» PROBLEM DETAILS
Your reply must hold the lines from the one containing "nose: (46, 104)" to the end of the entries, copied exactly, with pictures excluded.

[People photos with keypoints]
# # # #

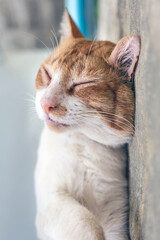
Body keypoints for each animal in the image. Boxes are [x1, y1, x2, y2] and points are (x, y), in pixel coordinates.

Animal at [34, 9, 140, 240]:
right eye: (47, 74)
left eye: (82, 84)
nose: (46, 104)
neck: (85, 145)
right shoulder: (52, 199)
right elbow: (85, 224)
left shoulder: (116, 214)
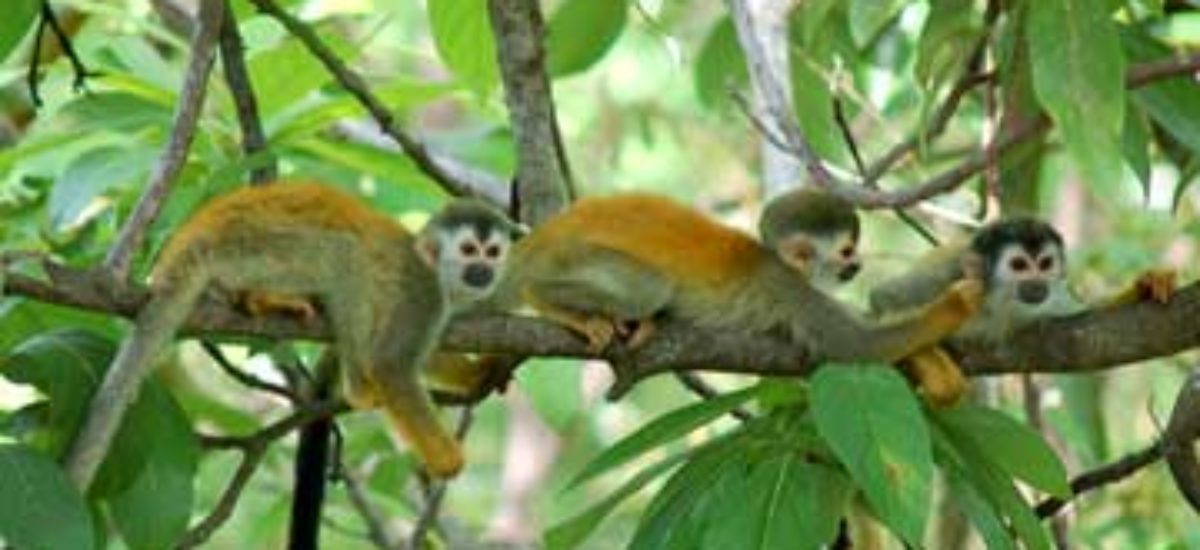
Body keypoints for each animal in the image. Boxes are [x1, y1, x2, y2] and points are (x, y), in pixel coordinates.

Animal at [64, 182, 521, 489]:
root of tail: (192, 237)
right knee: (345, 255)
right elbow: (392, 365)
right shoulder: (422, 295)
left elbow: (424, 357)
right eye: (468, 251)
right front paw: (447, 460)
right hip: (254, 248)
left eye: (493, 252)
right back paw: (352, 381)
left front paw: (478, 374)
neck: (438, 276)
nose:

# # # #

» ANSWER SPACE
nose: (46, 104)
neck: (85, 145)
right shoulder: (52, 199)
right elbow: (85, 224)
left shoulder: (116, 214)
Body keypoints for each animal in the image. Boxes are [x1, y1, x2, y2] and points are (x, y), in pixel coordinates.

Animal at [64, 182, 521, 489]:
root of tail: (192, 237)
right knee: (345, 255)
right elbow: (392, 365)
right shoulder: (422, 295)
left elbow: (424, 357)
right eye: (468, 251)
right front paw: (447, 460)
right hip: (254, 248)
left eye: (493, 252)
right back paw: (352, 381)
left front paw: (478, 374)
neck: (438, 276)
nose:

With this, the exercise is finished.